2016-07-27
MOSCOW, Aug. 20 (AP)--Thousands of people crowded into a Moscow cathedral Sunday to watch as white-robed clerics officially canonized Russia's last tsar, his family, and hundreds of other victims of Soviet repression.

The Archbishops Council, the Russian Orthodox Church's highest body, decided last week to canonize Nicholas II, his wife, and their five children for the humility with which they faced a Bolshevik firing squad in 1918. The seven deserved sainthood for their "meekness during imprisonment and poise and acceptance of their martyrs' death," according to a church statement.

Some of the people who packed into Christ the Savior Cathedral for Sunday's service carried icons bearing Nicholas' image.
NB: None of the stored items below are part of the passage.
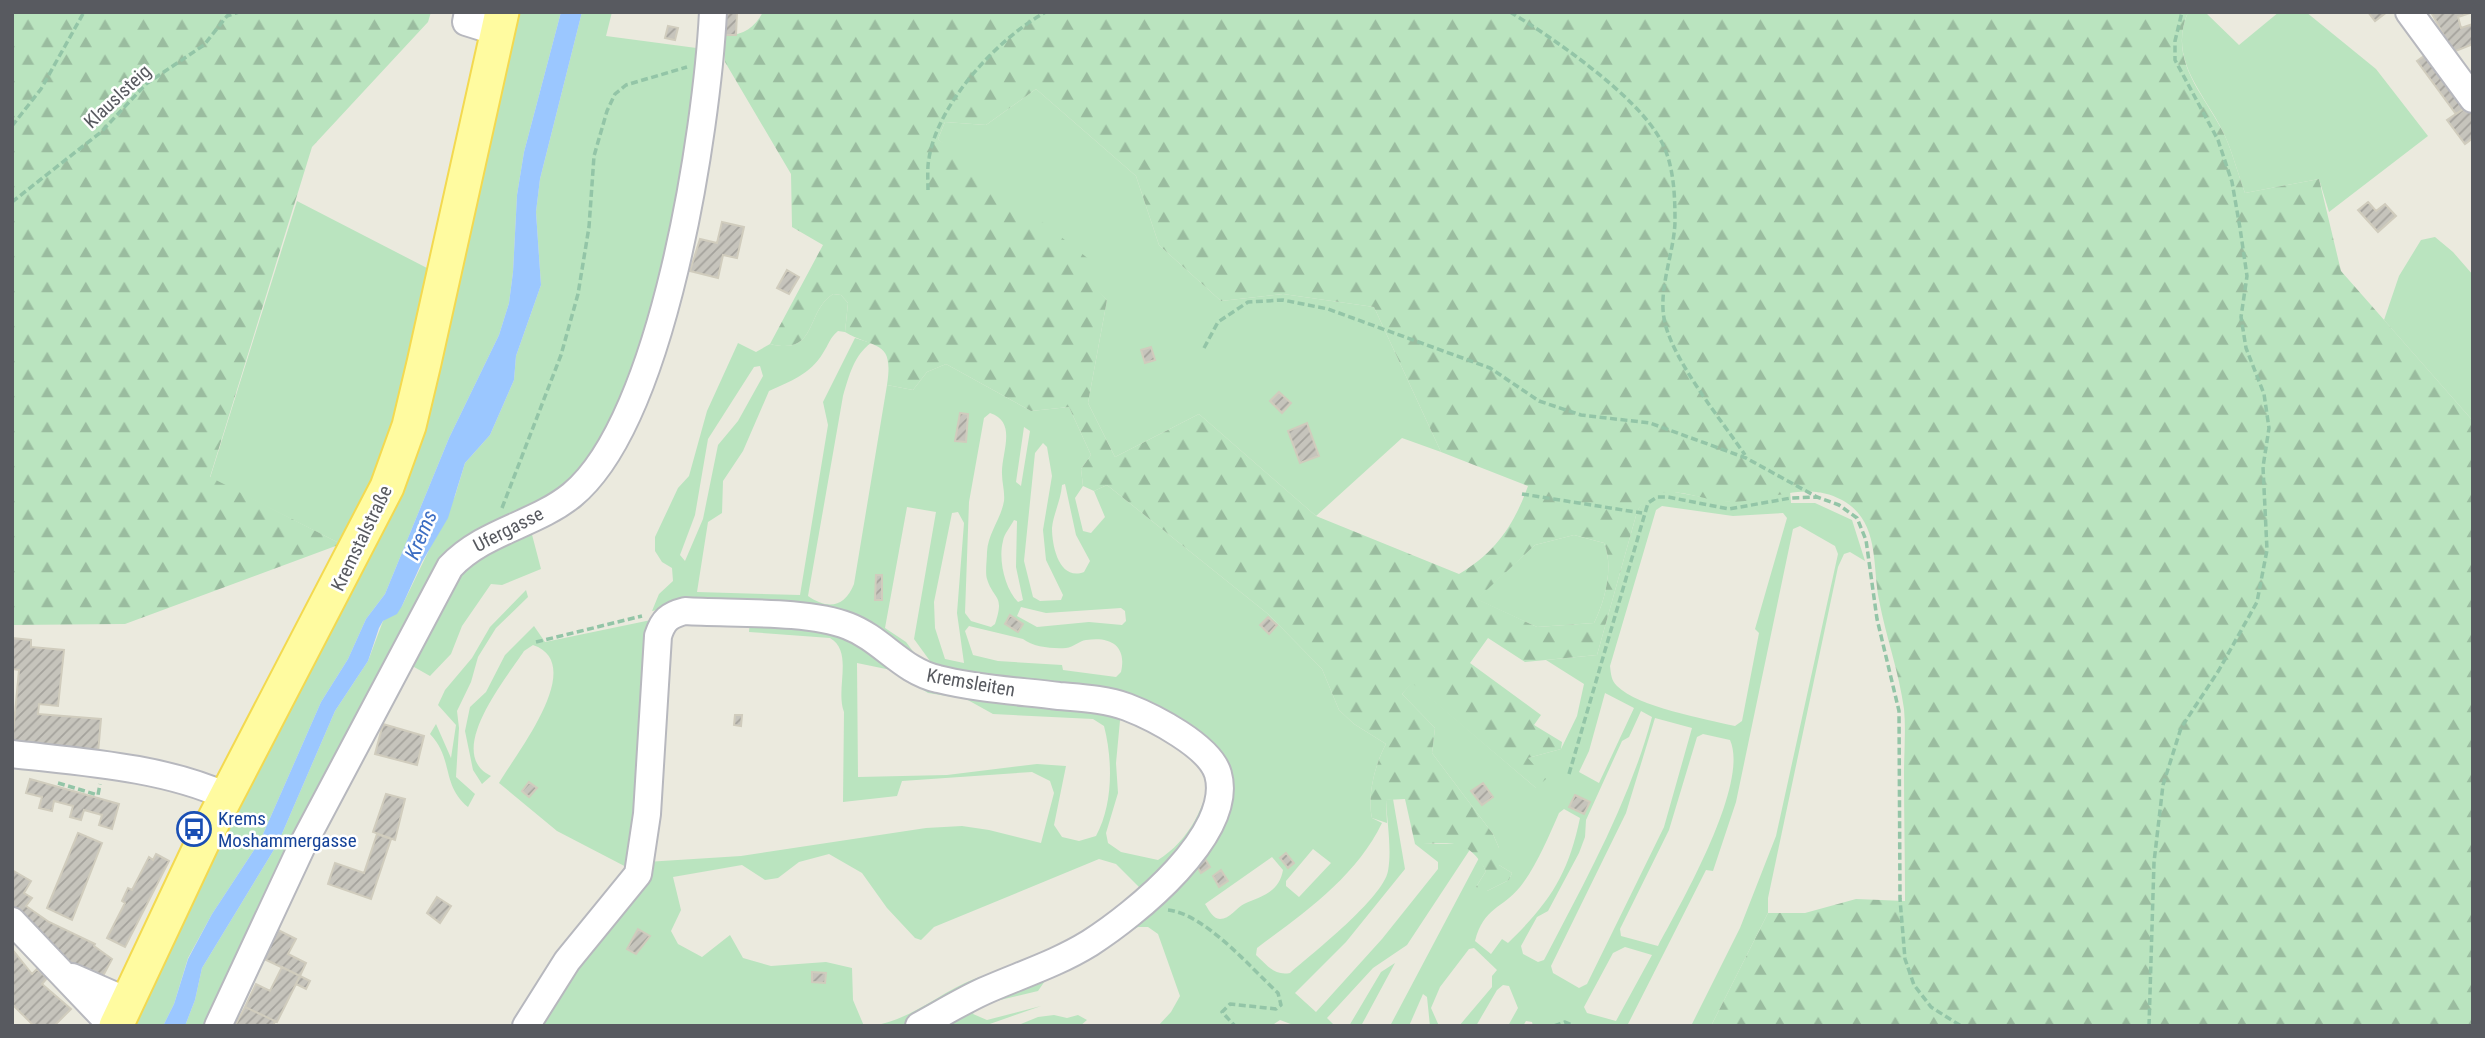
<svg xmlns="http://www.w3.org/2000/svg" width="2485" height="1038" viewBox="0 0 2485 1038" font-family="'Roboto Condensed',sans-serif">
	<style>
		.green { fill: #bae4bf; fill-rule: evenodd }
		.forest { fill: url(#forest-firs); fill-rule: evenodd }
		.water { fill: #9bc7ff }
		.building { fill: url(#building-hatch); stroke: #d0ccbd; stroke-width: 2 }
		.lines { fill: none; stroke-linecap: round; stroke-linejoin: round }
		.minor-casing { stroke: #b7b8be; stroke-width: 30 }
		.major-casing { stroke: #f3d950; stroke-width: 37 }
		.path { stroke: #93c5a7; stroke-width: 3.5; stroke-dasharray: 7 3.5; stroke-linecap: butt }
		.minor { stroke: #fff; stroke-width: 26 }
		.major { stroke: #fffba0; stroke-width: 33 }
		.labels { text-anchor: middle; stroke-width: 5; stroke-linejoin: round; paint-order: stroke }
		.street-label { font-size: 19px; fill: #585a60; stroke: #fff }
		.transit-label { font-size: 19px; fill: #164399; stroke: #fff; text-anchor: start }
		.water-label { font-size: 21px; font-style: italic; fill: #3d6ec3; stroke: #fff }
	</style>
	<defs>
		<pattern id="forest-firs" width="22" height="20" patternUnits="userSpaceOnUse" patternTransform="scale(1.75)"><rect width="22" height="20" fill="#bae4bf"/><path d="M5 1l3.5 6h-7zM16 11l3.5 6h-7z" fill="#9abc9f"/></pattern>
		<pattern id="building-hatch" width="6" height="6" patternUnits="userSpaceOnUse" patternTransform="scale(1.75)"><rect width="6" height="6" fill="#c6c4bc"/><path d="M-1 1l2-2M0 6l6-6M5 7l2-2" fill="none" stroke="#a4a29c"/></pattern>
	</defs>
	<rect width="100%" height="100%" fill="#ebeade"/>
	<path class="green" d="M515,12h46l-37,140 -7,43 -4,77 -4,31 -10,32 -50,103 -64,156 -19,25 -18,40 -27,43 -61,139 -48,73 -24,44 -14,46 -11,22h-27l35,-85 196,-382z
		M582,12h30l-6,24 98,13 -39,228 -56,156 -43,56 -77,35 -28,19 -253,483h-23l10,-26 7,-32 76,-125 57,-132 33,-50 15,-40 19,-15 53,-110 10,-33 25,-28 24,-55 2,-24 25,-71 -5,-73 4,-33z
		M2188,12h17l34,33 40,-33h27l70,57 52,67 -99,76 -10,-33 -74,14c-7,-19 -12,-39 -20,-57 -19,-42 -58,-74 -37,-124z
		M1036,89l100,87 23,69 62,56 62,-7 91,13 67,145 -39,-14 -86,78 -117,-102 -84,43 -27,-54 19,-103 -169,-161 7,-17 41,3z
		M297,201l130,67 -33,151 -24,70 -29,55 -131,-66z
		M2435,237l18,15 20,23v146l-89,-101 15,-44 22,-36z
		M833,294l8,1 7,8 -3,29 -7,-1c-9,8 -9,13 -15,22 -13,22 -33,28 -54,38l-26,60 -20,30 -1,32 -14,9 -11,70 103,3 28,-170 -5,-23 32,-64 16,5c-17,12 -22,33 -28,53l-35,200c20,14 37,11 46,-12l33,-199 26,5 14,-18 19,-8 85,47 38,-4 22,48 -10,14 2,17 -8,12 8,33 8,2 14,-16 -11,-26 13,-6 161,129 54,55 17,41 15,14 32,20c-11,20 -19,52 -14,74l10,5c-26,54 -78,90 -125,125l-1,7c11,10 18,21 34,18 23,-20 93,-75 98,-102 4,-22 -1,-49 -2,-71l7,-1 12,70 -59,73 -51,51 21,19 66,-73 56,-70v-7l-23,-18h47l9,4 -64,97 -34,23 -46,50 8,8h-39l-16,-6 -9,6h-113l13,-14 9,-16 -22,-62 -10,-7h-10l-91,51 -9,13 -59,14 -6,9 14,6 54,-14 -57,20h-43l-2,-4c15,-8 30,-18 46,-26 17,-8 37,-13 55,-20 17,-8 35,-19 51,-29 46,-27 157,-114 132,-177 -11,-26 -68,-57 -94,-67 -23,-10 -49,-10 -73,-13 -37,-3 -74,-8 -111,-13l-7,-5 -24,-33 22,-127 -29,-5 -22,121 21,14 24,32 -23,-12 -41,-32 -29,-14 -154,-11 -31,6 7,-17 14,-13 -1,-13 -10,-6 -7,-11v-14l23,-49 11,-12 18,-65 31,-68 18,9 14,-8c48,12 35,-32 63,-50zM760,366l3,10 -25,45 -20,24 -15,74 -18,42 -5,-6 15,-40 13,-76 46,-72zM990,413c28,9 11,40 12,61 0,9 3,18 2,27 -3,18 -16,32 -17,51 0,8 -2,20 0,27 7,22 18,15 8,45l-4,3 -20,-6 -6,-8 4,-111 15,-84zM1024,427l6,4 -9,55 -5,-4zM1043,443l4,4 5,29 -9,54 3,30 17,35 -2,5 -21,1 -7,-4 -9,-36 11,-108zM1065,484l11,51 14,26 -6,11c-24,9 -32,-24 -32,-44 1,-13 9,-28 10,-43zM958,512l6,11 -7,90 7,50 -19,-4 -10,-31 -1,-26 18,-89zM1014,520l3,1 -1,46 7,33 -5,2c-13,-13 -20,-42 -15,-61 1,-7 8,-15 11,-21zM1021,607l25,6 75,-5 4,3 1,10 -4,4 -33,-3 -52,5 -20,-11zM969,626l54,13c10,8 30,10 43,9 8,-1 13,-7 20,-8 25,-4 41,6 35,32l-5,5 -53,-7 -1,-5 -64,-4 -25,-6 -8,-24zM1313,849l18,14 -32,34 -13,-11v-5zM1272,857l11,13c-4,23 -22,26 -39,34 -8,4 -14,15 -24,15 -7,0 -11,-9 -15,-15z
		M1669,491l61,11 60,-11 1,12h24l37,17 13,41 -15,-9 -6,2 -6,13 -70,331v15l-57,113h-20l49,-98 36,-92 62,-282 -3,-8 -35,-20 -7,3 -57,273 -23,69 -7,-1 -79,156h-94l-1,-4 -6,-1 -3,5h-15l10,-18 -9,-22 -6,-1 -6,5 -21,36h-17l33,-39v-11l5,-6 -23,-22 -5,1 -29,38 -9,21 8,18h-9l-3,-29 -4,-3 -14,32h-19l89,-168 7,13 -10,16 11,4 22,-11 3,-7 -13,-8v-17l-6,-14 -61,-81 3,-25 -33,-34 10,-12 124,106 -8,-30 33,-9 16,-33 7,-32 -38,-24 51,-5 40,-143c7,-16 16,-20 32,-21zM1662,506l71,10 50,-3 4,5 -32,111 4,4 -17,88 -7,5c-30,-7 -97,-19 -118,-40 -6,-6 -6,-12 -7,-20l46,-156zM1605,693l29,15 -35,75 -20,-11 10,-21zM1641,711l11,6c-23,86 -67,164 -108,243l-6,2 -15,-8 -2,-8 16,-29 11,-6 31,-58 6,-16 1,-17 36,-79 7,-4zM1655,718l37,10 -28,99 -77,157 -8,4 -26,-15 -2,-7 75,-153zM1703,734l27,6c20,44 -50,165 -72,206l-37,-10 -1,-7 49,-99 28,-93zM1564,809l16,9c-12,57 -30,84 -72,125l-6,-4 -11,15 -16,-13c9,-34 27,-32 45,-54 16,-20 29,-51 39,-74zM1625,947l27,8 -36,66 -29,-8 -3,-6 29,-54z
		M530,527l11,42 -39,16 -11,-1 -29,42 -11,28 -21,22 -23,-13 49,-91z
		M1574,535l30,8c10,23 1,58 -10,80l-57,4 -61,-28 59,-54z
		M526,590l2,7 -32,31 -18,29 -7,25 -14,29 2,17 -3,49 19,17 -7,13c-27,-22 -14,-48 -38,-73l6,-10 15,34 5,-33 -18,-20 7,-15 27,-32 18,-31z
		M750,619l84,8 27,13 41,30 36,14 163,21 20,5 -5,53 2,30 -12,40 2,10 13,9 37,8c31,-19 49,-55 53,-91 36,67 -123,171 -171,197 -18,10 -40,13 -59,23 -20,10 -51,33 -71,37 -12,2 -26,0 -38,0 39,-6 67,-33 102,-47 18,-7 39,-7 57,-14 35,-12 86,-47 112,-74l-27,-27 -17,-5 -165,68 -13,13 -6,-2 -28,-30 -25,-35 -33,-19 -30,8 -21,16 -13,2 -23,-15 -69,12 8,33 -10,21 7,13 24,13 28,-22 13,23 28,8 55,-4 26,6 1,32 11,26h-332c13,-20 25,-41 39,-60 23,-30 72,-66 75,-104l95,-6 185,-28 36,-2 27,4 52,13 13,-50 -4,-12 -18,-9 -130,9 -5,15 -54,6 1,-90c-9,-23 10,-60 -14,-74l-81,-6zM857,663l34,7 37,23 38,6 27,15 100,5 11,7c9,35 9,79 -8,110l-17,5 -17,-4 -8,-12 12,-59 -29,-2 -90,11 -89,2z
		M651,620l-17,251 -77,-40 -58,-48c15,-27 90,-119 34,-138l-9,6c-16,25 -81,102 -33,125l-9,8 -9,-14 -8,-39 5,-24 16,-15 19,-37 29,-29 11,16z
		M1395,963l-34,63h-12l32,-54z
		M1054,1015l13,3 11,-3 9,5 -7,6h-64l22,-9z"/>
	<path class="forest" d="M12,12h419l-3,10 -116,125 -102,330 131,67 -216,80 -113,1z
		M763,12h1425c-21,50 17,82 37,124 8,18 13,38 20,57l74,-14 22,92 132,150v605h-762l57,-113h37l51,-14 49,2c0,-42 -1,-85 -1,-128 0,-21 2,-43 0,-64 -5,-37 -18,-72 -25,-109 -7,-36 1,-79 -37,-100 -36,-20 -71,1 -109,2 -32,1 -78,-29 -96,10l-40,143 -72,7 -37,-24 -18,25 71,52 -7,10 28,17 -1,7 -33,9 18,21 -10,9 -124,-105 -10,11 33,34 -3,25 61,81 6,14v17l13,8 -3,7 -22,11h-8l-3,-4 10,-16c-19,-35 -36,-27 -71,-27l-10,-45 -19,1 1,23 -15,-5c-5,-22 3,-54 14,-74l-32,-20 -15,-14 -17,-41 -54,-55 -161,-129 -13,6 -11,-5 -2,-17 10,-14 -22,-48 -38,4 -85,-47 -19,8 -14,18 -26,-5c7,-46 -11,-35 -42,-53l3,-29 -7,-8 -8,-1c-28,18 -15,62 -63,50l53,-99 -31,-18 -1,-53 -66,-112 -2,-27c19,1 31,-6 40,-23zM1036,89l100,87 23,69 62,56 62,-7 91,13 67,145 87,34c-14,39 -32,66 -69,88l-143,-58 -117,-102 -84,43 -27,-54 19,-103 -17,-18 10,-14 -162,-129 7,-17 41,3zM1574,535l30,8c10,23 1,58 -10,80l-57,4 -60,-28 58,-54z"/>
	<path class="water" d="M561,12h21l-42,167 -4,33 5,73 -25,71 -2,24 -24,55 -25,28 -17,55 -26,44 -20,44 -5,8 -14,7 -4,7 -11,33 -33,50 -57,132 -76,125 -7,32 -10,26h-22l11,-22 14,-45 24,-45 48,-73 61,-139 27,-43 18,-40 19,-25 64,-156 50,-103 10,-32 4,-31 4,-77 7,-43z"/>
	<path class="building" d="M725,12h12l-1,23h-13z
		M2368,12h19l-12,9z
		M2431,12h42l-15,5 3,11 12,-4v20l-20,8z
		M668,26l10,2 -3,12 -10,-2z
		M2430,52l39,53 -13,9 -39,-53z
		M2469,105l4,5v28l-8,6 -18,-24z
		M2368,202l8,9 9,-7 11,12 -18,16 -20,-22z
		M722,222l22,5 -7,31 -14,-3 -5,23 -28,-7 10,-32 17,4z
		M787,270l12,7 -10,17 -12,-6z
		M1151,347l4,13 -10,3 -4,-13z
		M1279,392l12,11 -9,10 -12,-12z
		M960,413l8,1 -2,28 -11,-1z
		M1307,423l12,33 -19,7 -12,-32z
		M876,575h6v25h-7z
		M1010,615l13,9 -5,8 -13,-8z
		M1268,617l9,8 -8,9 -9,-9z
		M12,638l19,2v7l33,3 -6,56 -19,-2 -1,10 63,5 -3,34 -86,-8 7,-75 -7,-1z
		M735,715h7l-1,11 -7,-1z
		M383,724l41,12 -7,29 -42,-11z
		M30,779l89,25 -7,25 -13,-4 3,-10 -18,-5 -3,10 -11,-3 3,-11 -19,-5 -2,10 -13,-3 3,-11 -16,-4z
		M529,782l8,6 -8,9 -7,-6z
		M1483,783l10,14 -11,8 -11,-14z
		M386,794l19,5 -10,41 -22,-8z
		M1575,795l15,7 -6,12 -15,-7z
		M78,833l24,10 -30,77 -25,-12z
		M377,834l14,5 -20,60 -43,-15 7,-21 29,10z
		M1286,853l8,10 -6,5 -8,-10z
		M156,854l13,7 -44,86 -18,-9 18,-35 -3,-2 6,-13 4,2 17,-33 4,3z
		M1204,857l6,10 -9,6 -6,-10z
		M12,870l19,11 -7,12 8,5 -6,8 23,16 46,22 -1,2 18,13 -9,17 -6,-3 -2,3 -35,-18 -48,-49z
		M1221,870l7,11 -9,6 -6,-11z
		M437,897l14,9 -11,17 -13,-10z
		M638,929l12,7 -14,18 -9,-5z
		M278,930l18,9 -8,15 18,9 -6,13 -36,-17z
		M12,949l20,25 5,-5 10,9 -5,6 29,25 -17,17h-20l-22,-22z
		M282,967l18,9 -23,46 -32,-15 11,-23 14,7z
		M812,972l14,1 -1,10 -13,-1z
		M300,976l10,5 -4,8 -10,-5z
		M245,1007l30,14 -2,5h-38z"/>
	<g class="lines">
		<g class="minor-casing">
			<path id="minor" d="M468,12l-2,10 32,10
				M2409,12l64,87
				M12,754c69,8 151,13 214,42
				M12,921l100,105
				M72,977l55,24
				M218,1026l84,-180 148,-279c34,-36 85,-42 122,-72 92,-76 135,-366 141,-483
				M526,1026l41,-65 71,-87 9,-60 11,-178c5,-16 11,-21 27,-25 47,3 122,-1 163,15 34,13 54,45 90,53 40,10 81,12 121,17 22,2 46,3 68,11 26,10 83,39 91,67 17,60 -84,141 -128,169 -34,21 -70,32 -106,48 -22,10 -43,23 -65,35"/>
		</g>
		<g class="major-casing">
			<path id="major" d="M116,1026l89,-189 182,-350 22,-61 15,-63 78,-351"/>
		</g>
		<path class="path" d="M1510,12c42,25 127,84 150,127 14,24 15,56 15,83 -1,32 -18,69 -10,101 9,39 57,98 80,132
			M12,126l29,-37 43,-77
			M928,190c0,-10 -1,-22 1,-32 9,-55 69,-120 117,-146
			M12,202l89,-70 45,-48 58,-39 23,-29 12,-4
			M1204,348l14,-26 30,-20 35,-2 45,9 162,59 49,33 42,14 69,8 96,35 71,39 22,8 18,13 9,22 11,79 22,92 1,188 5,60 9,26 17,22 30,19
			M1522,494l120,19
			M502,508l59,-153 17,-61 11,-67 5,-71 13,-45 8,-17 11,-9 61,-18
			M536,642l106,-26
			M1569,774l79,-271 9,-6h11l61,12 62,-11 26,-1
			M58,783l40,12 2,-11
			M1168,910c37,4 83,58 110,83l3,12 -5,4 -46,-5 -8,8 13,14
			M1554,1026l11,-4 9,4
			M2149,1026l5,-164 9,-77 18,-57 38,-58 38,-68 10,-52 -4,-83 6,-39 -5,-34 -18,-46 -5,-31 6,-41 -7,-48 -8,-46 -14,-42 -43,-80v-19l7,-29"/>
		<use href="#minor" class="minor"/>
		<use href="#major" class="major"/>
	</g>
	<defs>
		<g id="bus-ring" transform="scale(1.75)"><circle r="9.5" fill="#fff" stroke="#1a4fb4" stroke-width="1.5"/><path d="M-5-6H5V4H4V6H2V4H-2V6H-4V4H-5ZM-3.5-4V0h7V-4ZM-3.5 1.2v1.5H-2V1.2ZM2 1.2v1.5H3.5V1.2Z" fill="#1a4fb4"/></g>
	</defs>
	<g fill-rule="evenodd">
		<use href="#bus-ring" x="194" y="829"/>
	</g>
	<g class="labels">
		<g class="street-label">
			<text transform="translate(117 96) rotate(-43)" y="7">Klauslsteig</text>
			<text transform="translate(508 529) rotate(-27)" y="7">Ufergasse</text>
			<text transform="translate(361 538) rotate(-64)" y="7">Kremstalstraße</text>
			<text transform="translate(971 682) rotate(10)" y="7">Kremsleiten</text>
		</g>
		<g class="transit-label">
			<text x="218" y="825">Krems<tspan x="218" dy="22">Moshammergasse</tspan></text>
		</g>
		<g class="water-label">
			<text transform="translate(421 535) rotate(-67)" y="7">Krems</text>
		</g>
	</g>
	<rect width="2485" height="1038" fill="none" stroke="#585a60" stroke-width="28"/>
</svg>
Members of the Archbishops Council, dressed in embroidered white robes and miters sparkling with gold and silver, officiated.

During the ceremony, the church also canonized 1,147 other Russians from the 20th century, many of them priests and monks killed by the Soviets.

Nicholas was a largely ineffective monarch who only grudgingly implemented political reforms. He was helpless to stop the Bolshevik revolution and abdicated as tsar on March 15, 1917, as revolutionary fervor swept Russia.

He and his family were detained. In April 1918, they were sent to the Ural Mountains city of Yekaterinburg, where a firing squad lined them up in the basement of a palace and shot them on July 17.

Debate on canonizing Nicholas II and his family dragged on for years. Some believers regarded him as a saint and claimed that icons of the tsar have worked miracles, but the church was concerned that canonizing Nicholas could be seen as an endorsement of his political actions.

Canonizing the royal family as so-called "passion bearers"--the lowest level of sainthood--is intended to appease Nicholas' supporters and avoid controversy.

The Russian Orthodox Church Abroad, which split from the Moscow-based church in the 1920s, has already made Nicholas II and his family saints, along with thousands of other Soviet-era victims. The issue had been a major obstacle to reuniting the two churches.